Finally, in the context of the historic shift from welfare state capitalism to neoliberal capitalism, masses of eligible voters in the United States continue to vote “no” by refusing to participate in elections. Voter participation in 2016 was below 2012 and 2008, particularly in states critical to the Democratic Party candidate for president. Similarly, low voter turnout (of course, coupled with new voter suppression laws and the insertion of huge increases in money from the super-rich) in state and local elections since 2010 have led to draconian shifts in the policies of most of the 50 states. 

What does this mean for progressives? 

Progressives need to organize around and campaign for economic justice.

Progressives need to make it clear that as the old IWW slogan suggests, “An Injury to One is an Injury to All.” There can be no justice if racist, white supremacist, homophobic, and patriarchal policies continue, dividing the one big working class.

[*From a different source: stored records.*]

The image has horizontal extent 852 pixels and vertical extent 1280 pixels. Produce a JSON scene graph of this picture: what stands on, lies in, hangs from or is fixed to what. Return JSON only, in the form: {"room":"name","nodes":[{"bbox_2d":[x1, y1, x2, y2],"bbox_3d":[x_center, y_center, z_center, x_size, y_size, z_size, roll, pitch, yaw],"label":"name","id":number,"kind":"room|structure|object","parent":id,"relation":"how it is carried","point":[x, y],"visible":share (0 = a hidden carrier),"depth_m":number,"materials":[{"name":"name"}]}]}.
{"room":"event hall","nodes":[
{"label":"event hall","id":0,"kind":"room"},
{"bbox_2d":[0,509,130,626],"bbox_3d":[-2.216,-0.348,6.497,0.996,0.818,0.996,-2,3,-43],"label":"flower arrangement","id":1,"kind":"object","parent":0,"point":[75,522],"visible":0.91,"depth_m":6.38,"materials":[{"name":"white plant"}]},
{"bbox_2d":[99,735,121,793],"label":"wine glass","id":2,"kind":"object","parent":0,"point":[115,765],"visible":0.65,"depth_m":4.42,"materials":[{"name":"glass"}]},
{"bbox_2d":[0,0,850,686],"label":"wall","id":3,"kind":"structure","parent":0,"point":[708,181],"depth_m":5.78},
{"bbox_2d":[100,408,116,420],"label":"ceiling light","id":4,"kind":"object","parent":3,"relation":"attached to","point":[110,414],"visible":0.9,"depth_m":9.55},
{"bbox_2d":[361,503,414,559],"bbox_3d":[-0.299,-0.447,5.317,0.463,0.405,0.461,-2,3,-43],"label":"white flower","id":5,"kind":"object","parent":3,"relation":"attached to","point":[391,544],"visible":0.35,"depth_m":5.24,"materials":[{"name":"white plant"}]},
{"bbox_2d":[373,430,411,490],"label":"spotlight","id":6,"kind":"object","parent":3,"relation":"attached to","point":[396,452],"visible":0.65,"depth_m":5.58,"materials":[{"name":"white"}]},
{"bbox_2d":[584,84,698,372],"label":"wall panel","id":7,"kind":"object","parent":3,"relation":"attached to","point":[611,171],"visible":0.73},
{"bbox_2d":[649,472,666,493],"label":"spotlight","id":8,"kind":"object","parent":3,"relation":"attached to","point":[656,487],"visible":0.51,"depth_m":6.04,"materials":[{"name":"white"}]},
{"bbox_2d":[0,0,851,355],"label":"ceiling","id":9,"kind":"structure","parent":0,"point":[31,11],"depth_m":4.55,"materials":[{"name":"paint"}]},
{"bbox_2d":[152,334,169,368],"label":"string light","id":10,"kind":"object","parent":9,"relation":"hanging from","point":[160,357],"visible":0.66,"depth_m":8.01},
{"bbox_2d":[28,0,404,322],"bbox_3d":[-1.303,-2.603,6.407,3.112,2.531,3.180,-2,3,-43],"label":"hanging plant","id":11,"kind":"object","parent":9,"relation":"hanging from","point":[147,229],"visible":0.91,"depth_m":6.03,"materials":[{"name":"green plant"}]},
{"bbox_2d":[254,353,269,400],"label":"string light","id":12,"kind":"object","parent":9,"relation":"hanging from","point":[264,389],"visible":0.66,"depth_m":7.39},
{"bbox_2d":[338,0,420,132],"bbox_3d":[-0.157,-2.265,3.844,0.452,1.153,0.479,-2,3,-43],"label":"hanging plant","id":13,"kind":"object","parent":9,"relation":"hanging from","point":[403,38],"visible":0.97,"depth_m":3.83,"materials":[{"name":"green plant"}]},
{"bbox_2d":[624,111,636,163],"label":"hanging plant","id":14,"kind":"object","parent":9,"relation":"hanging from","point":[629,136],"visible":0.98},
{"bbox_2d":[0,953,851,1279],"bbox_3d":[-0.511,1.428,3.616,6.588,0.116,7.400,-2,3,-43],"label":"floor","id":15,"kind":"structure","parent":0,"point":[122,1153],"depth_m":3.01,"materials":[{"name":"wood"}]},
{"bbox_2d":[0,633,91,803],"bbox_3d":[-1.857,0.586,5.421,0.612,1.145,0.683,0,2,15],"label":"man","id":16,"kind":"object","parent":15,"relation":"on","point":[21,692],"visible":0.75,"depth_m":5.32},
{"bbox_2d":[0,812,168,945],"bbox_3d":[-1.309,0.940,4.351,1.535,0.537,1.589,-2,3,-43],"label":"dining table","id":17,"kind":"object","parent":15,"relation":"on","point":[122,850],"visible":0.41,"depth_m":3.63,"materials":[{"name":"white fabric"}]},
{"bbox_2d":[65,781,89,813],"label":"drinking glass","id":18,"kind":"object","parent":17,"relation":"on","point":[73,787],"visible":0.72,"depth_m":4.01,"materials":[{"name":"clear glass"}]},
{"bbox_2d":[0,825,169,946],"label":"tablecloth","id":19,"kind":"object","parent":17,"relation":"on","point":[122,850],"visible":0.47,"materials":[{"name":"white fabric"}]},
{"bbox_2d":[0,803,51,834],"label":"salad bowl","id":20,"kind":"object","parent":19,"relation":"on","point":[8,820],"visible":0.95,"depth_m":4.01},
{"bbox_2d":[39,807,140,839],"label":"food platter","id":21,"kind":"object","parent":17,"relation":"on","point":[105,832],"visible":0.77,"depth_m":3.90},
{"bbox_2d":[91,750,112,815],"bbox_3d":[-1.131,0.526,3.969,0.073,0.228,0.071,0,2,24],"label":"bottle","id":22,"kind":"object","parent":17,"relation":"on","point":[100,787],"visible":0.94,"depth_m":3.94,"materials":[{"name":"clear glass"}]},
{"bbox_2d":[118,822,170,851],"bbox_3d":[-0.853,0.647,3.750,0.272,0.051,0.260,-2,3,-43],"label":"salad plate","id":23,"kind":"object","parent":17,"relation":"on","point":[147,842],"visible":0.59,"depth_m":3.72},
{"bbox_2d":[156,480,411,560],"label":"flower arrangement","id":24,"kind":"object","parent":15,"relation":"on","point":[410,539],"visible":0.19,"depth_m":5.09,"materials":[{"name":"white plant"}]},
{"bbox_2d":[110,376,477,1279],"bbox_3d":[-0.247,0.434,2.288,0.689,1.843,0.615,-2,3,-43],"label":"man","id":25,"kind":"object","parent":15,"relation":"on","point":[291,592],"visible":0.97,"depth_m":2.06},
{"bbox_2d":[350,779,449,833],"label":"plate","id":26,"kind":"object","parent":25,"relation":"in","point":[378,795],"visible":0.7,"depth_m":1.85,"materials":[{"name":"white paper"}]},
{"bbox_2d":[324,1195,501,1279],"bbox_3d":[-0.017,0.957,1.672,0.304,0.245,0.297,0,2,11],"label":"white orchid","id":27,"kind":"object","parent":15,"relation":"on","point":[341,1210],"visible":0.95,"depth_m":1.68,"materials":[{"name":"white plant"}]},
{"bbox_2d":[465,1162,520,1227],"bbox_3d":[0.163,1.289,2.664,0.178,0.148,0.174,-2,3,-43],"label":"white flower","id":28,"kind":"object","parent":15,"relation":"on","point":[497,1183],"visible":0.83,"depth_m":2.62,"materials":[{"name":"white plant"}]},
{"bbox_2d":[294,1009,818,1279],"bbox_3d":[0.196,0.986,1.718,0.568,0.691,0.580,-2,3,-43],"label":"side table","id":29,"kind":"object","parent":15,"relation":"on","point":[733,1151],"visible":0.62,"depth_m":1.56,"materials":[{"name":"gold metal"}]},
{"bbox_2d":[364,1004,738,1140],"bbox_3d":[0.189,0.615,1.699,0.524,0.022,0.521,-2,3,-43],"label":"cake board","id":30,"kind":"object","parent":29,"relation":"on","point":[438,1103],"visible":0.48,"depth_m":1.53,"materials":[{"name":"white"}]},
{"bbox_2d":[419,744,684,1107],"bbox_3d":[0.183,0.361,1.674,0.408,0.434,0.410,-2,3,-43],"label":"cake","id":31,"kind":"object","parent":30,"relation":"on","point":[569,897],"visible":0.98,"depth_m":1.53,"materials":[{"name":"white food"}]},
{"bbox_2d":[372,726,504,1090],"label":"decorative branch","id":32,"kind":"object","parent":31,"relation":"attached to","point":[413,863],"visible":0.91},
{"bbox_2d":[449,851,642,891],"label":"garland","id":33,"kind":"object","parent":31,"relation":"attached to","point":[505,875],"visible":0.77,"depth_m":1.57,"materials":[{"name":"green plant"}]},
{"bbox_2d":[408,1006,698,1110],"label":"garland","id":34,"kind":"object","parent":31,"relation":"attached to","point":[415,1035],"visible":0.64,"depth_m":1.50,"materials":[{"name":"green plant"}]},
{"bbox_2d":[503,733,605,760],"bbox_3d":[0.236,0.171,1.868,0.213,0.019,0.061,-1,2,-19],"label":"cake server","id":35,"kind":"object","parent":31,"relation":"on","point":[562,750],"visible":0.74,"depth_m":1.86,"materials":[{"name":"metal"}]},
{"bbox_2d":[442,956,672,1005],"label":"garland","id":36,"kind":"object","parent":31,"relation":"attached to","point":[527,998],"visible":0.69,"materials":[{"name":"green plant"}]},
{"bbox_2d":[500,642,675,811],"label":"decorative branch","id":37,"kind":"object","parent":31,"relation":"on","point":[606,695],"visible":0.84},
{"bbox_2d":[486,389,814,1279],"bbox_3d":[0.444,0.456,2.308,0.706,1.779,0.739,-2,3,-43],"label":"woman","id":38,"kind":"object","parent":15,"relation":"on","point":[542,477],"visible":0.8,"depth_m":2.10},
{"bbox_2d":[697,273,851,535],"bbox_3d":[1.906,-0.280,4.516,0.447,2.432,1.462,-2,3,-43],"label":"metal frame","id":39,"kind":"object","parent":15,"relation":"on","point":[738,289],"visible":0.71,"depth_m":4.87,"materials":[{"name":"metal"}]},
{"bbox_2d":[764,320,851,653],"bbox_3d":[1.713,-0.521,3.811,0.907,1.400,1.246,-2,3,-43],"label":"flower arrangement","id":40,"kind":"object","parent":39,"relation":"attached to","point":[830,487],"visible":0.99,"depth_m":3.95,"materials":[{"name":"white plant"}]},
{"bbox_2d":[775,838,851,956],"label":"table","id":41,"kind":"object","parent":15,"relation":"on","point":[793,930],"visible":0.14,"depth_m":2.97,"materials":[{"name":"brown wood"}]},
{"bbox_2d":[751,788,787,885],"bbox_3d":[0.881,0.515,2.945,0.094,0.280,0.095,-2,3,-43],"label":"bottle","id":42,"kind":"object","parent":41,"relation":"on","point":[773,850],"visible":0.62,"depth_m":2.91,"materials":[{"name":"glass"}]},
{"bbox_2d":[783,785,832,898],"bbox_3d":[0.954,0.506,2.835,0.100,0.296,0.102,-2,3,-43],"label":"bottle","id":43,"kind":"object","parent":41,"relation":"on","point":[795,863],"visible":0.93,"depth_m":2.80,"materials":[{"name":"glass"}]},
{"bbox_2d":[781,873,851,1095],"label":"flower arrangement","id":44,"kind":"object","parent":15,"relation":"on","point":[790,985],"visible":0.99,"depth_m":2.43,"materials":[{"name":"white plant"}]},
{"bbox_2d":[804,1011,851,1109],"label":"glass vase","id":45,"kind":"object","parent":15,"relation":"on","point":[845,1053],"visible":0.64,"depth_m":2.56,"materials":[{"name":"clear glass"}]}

Progressives need to campaign around economic justice and not get sidetracked by relevant but secondary issues: computer hacking, sexual dalliances, and psychoanalyzing political leaders. 

In addition, progressives must doggedly work for economic justice in ways to challenge old, worn-out, and historically inaccurate “theories” about “human nature,” “free markets,” the evils of public institutions, rugged individualism, and American exceptionalism.

Another world is possible but it has to be fought for.